Eure Lyrics sind mitunter Recht subtil. Wollt ihr eure Hörer eher zum Nachdenken anregen als zum Tanzen?

Natürlich geht es in erster Linie um die Musik. Aber man muss auch in der Lage sein, sich von Rationalität loszumachen. Wir haben nicht unbedingt diese Texte, die nach einem A, B, C, D, E-Schema aufgebaut sind. Sie sind eher A, C, D, E und lassen B aus. Das streut ein bisschen Konfusion. Aber generell geht es darum, die Musik zu genießen, und sich dann vielleicht mal graduell mit den Inhalten zu beschäftigen. Wenn ich meine Songtexte für alle klar verständlich machen würde, hätte das nicht mehr viel mit Musik machen zu tun, sondern eher damit, Essays zu schreiben.

Ein Bild, das sich wie ein roter Faden durch eure Texte zieht, ist das Bild von Autos. Bist du ein Auto-Freak?

Nein, ich hasse Autos. Ich denke, dass wir Autos abschaffen müssen. Autos sind ungesund für die menschliche Gesellschaft. Sie sind eine entfremdende Kraft. Das sind Stahlkisten, die viel über die Sexualität, das Selbstbewusstsein seines Besitzers aussagen. Das ist cool. Aber es gibt zu viele Menschen mit zu vielen Autos. Entweder sterben Millionen von Menschen, oder wir schaffen Autos ab. Da wo ich herkomme, aus Kalifornien, definieren sich die Leute über ihre Autos.
---+---
Zu erledigende Aufgaben:
**1.** Welches Bild zieht sich laut dem Interviewauszug wie ein roter Faden durch die besprochenen Texte?
**2.** Wiederhole aus dem Interviewauszug wortgetreu den Abschnitt von „Eure Lyrics sind“ bis „du ein Auto-Freak?“.
Die folgenden Einträge sind eigenständiges Material und gehören nicht zum Interviewauszug.

Vorliegende Einträge:
---+---
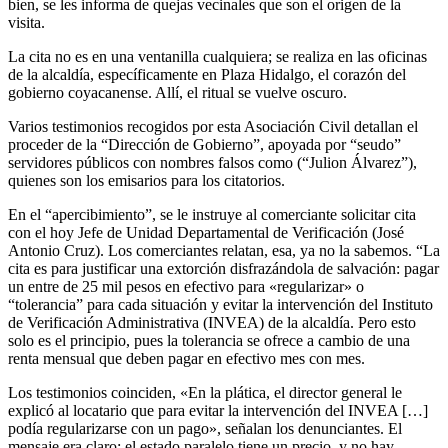
bien, se les informa de quejas vecinales que son el origen de la
visita.
La cita no es en una ventanilla cualquiera; se realiza en las oficinas
de la alcaldía, específicamente en Plaza Hidalgo, el corazón del
gobierno coyacanense. Allí, el ritual se vuelve oscuro.
Varios testimonios recogidos por esta Asociación Civil detallan el
proceder de la “Dirección de Gobierno”, apoyada por “seudo”
servidores públicos con nombres falsos como (“Julion Álvarez”),
quienes son los emisarios para los citatorios.
En el “apercibimiento”, se le instruye al comerciante solicitar cita
con el hoy Jefe de Unidad Departamental de Verificación (José
Antonio Cruz). Los comerciantes relatan, esa, ya no la sabemos. “La
cita es para justificar una extorción disfrazándola de salvación: pagar
un entre de 25 mil pesos en efectivo para «regularizar» o
“tolerancia” para cada situación y evitar la intervención del Instituto
de Verificación Administrativa (INVEA) de la alcaldía. Pero esto
solo es el principio, pues la tolerancia se ofrece a cambio de una
renta mensual que deben pagar en efectivo mes con mes.
Los testimonios coinciden, «En la plática, el director general le
explicó al locatario que para evitar la intervención del INVEA […]
podía regularizarse con un pago», señalan los denunciantes. El
mensaje era claro: el estado paralelo tiene un precio, y no hay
---+---
Ergebnisse je Aufgabe:
**1.** Das Bild von Autos.

**2.**
Eure Lyrics sind mitunter Recht subtil. Wollt ihr eure Hörer eher zum Nachdenken anregen als zum Tanzen?

Natürlich geht es in erster Linie um die Musik. Aber man muss auch in der Lage sein, sich von Rationalität loszumachen. Wir haben nicht unbedingt diese Texte, die nach einem A, B, C, D, E-Schema aufgebaut sind. Sie sind eher A, C, D, E und lassen B aus. Das streut ein bisschen Konfusion. Aber generell geht es darum, die Musik zu genießen, und sich dann vielleicht mal graduell mit den Inhalten zu beschäftigen. Wenn ich meine Songtexte für alle klar verständlich machen würde, hätte das nicht mehr viel mit Musik machen zu tun, sondern eher damit, Essays zu schreiben.

Ein Bild, das sich wie ein roter Faden durch eure Texte zieht, ist das Bild von Autos. Bist du ein Auto-Freak?